The tags are placed in the pockets of the medical staff who are in the trauma and critical-care environments, Patel said. The tags can
“identify what pushes people to those boundaries of errors,” she said.

These medical errors can be because of fatigue, multitasking and incomplete information from patients, Patel said.

She said other problems could occur in the handoff of information from one medical professional to the next. In her research, she is trying to find out what really happens in the handoff.

The research started a year and four months ago as a partnership with ASU and Banner Health Care, and with the University of Texas Health Science Center at Houston and Washington University in St. Louis.

The James S. McDonnell Foundation gave ASU a grant for five years to study complex systems, she said.

“They want out-of-the-box thinking, … innovative ideas,” Patel said.

The research shows that interactions among patients and doctors and hospitals themselves are a “complex domain,” Patel said.

“Things do not work in a linear process,” she said.

She also found that when doctors and medical personnel are experts at what they do, they can correct errors quickly.

With the RID technology, Patel said researchers can spend less time collecting data, because the tag automatically collects the data, and it is dumped off every time a doctor or medical professional passes a “bay station,” a place that collects tag information.

“We spend less time collecting data and more time thinking about it,” she said.
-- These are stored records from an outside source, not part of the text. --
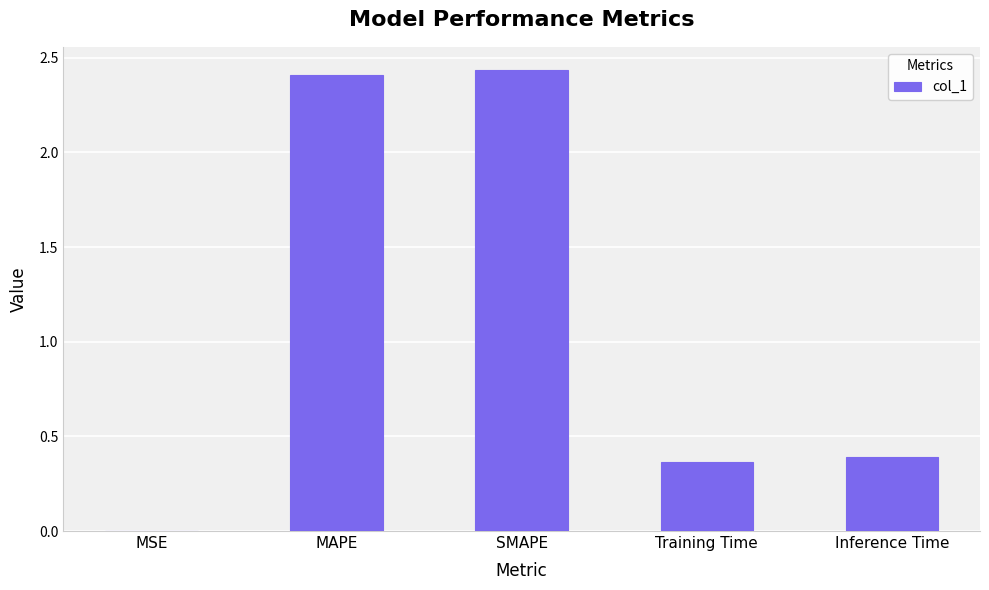

What is the change in value from SMAPE to Training Time?

-2.1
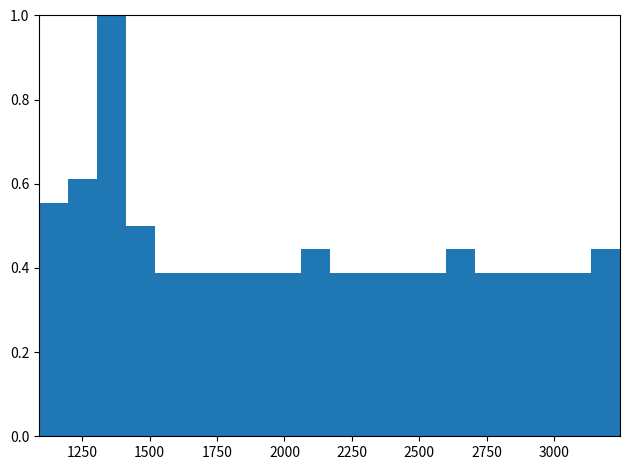

Read against the x-axis, roughly where is the centre of the tallest bar?

1350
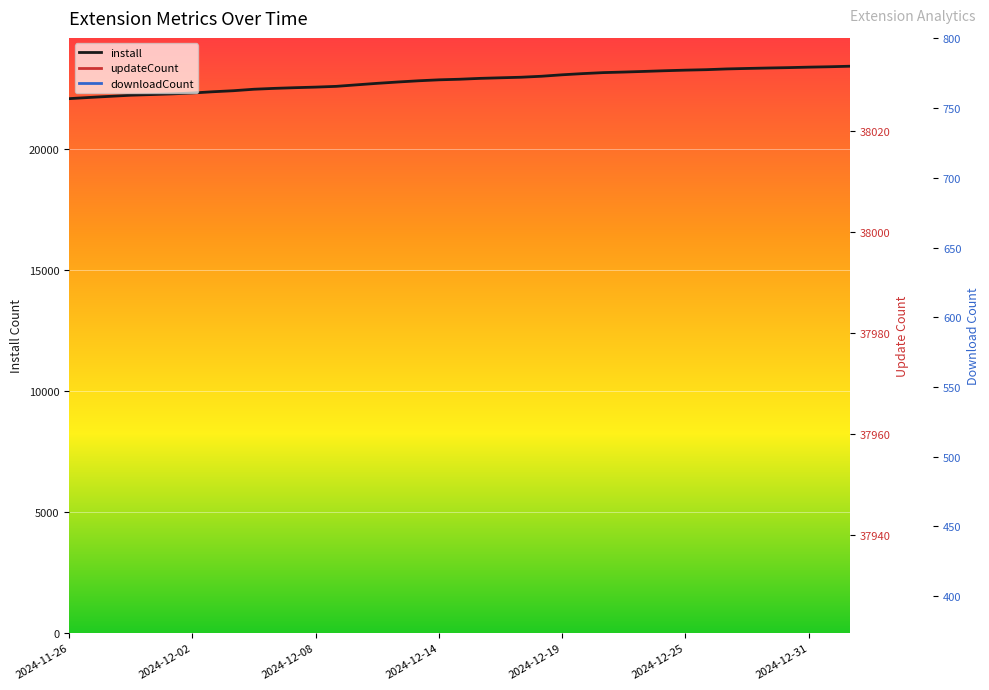

True or false: downloadCount and install cross at least once.

False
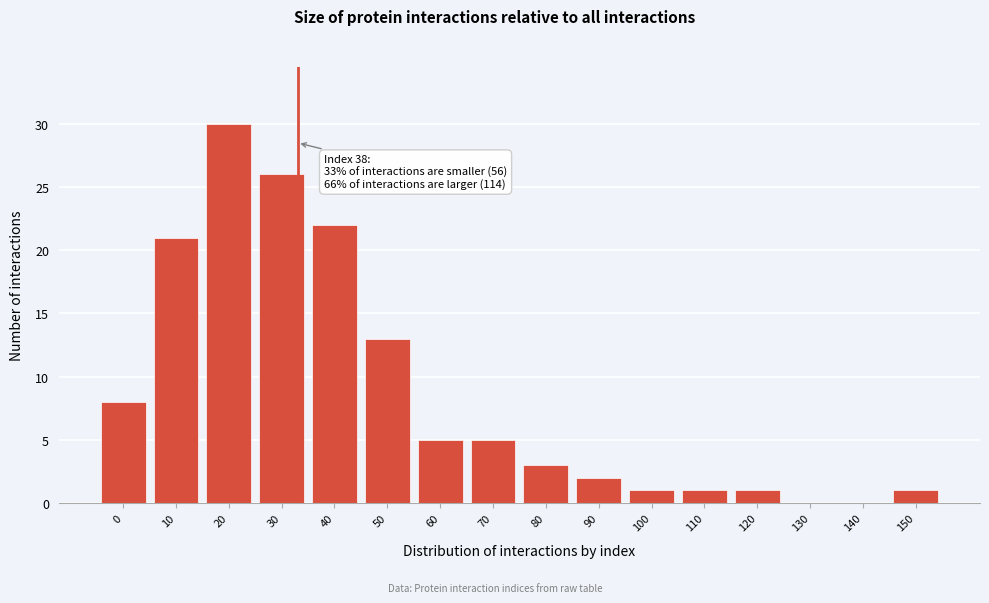

Reading left to right, extract all data points from this chart.

0=8	10=21	20=30	30=26	40=22	50=13	60=5	70=5	80=3	90=2	100=1	110=1	120=1	130=0	140=0	150=1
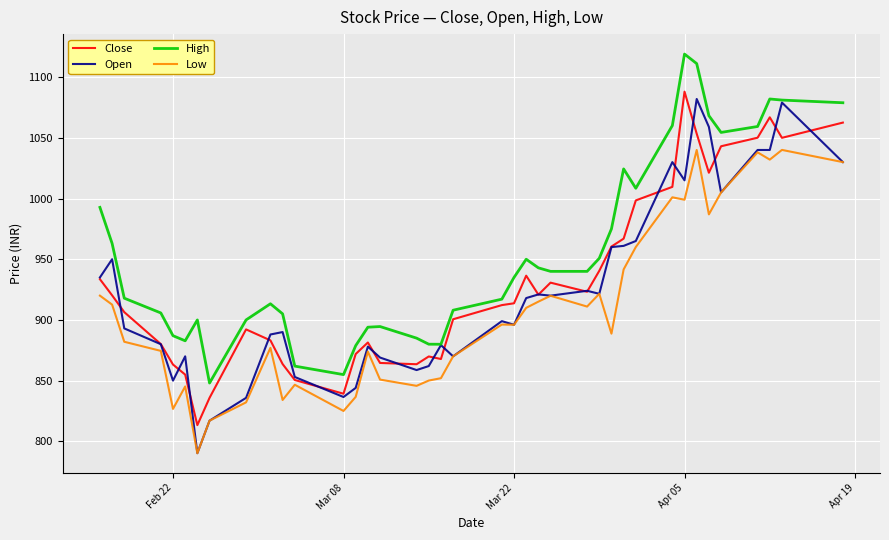

How many interior local peaks does the High series have?

7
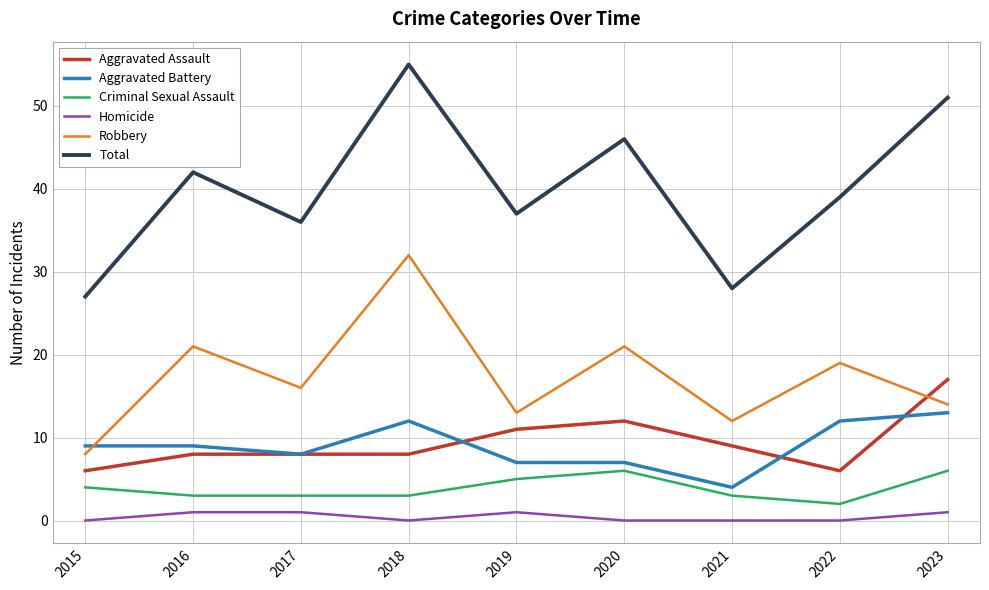

What is the spread (max minus min) of values at 2022?

39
Patel said sometimes the data can conflict, especially when comparing the data from the interaction between two people.

“You’ve got to make sure that if you’re tagging, … [the data] match,” she said.

Hospital staff and the research staff work together on the research project, because they both have the goal of improving patient safety and reducing medical errors, Patel said.
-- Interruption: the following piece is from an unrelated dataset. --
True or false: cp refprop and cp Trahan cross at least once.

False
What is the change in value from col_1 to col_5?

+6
“They provide contact to a real sense of reality for us,” she said.

Usually, research is only done in a laboratory, but in the RID project, both laboratory and actual hospital environments are used.

Patel said her research project is the only one she knows of that has many different types of people working together in a real world setting with RID tags.

Mithra Vankipuram, a first-year doctoral student who works with computer and human interaction, got involved with the research project when she was finishing her master’s degree in computer science.

“I think it’s a very interesting project in terms of the way we’re using technology,” Vankipuram said.

She said she is involved in the data-analysis aspect of the project.

“I think [the research is] significant, especially [because] 44,000 to 98,000 people are dying every year from medical errors,” Vankipuram said.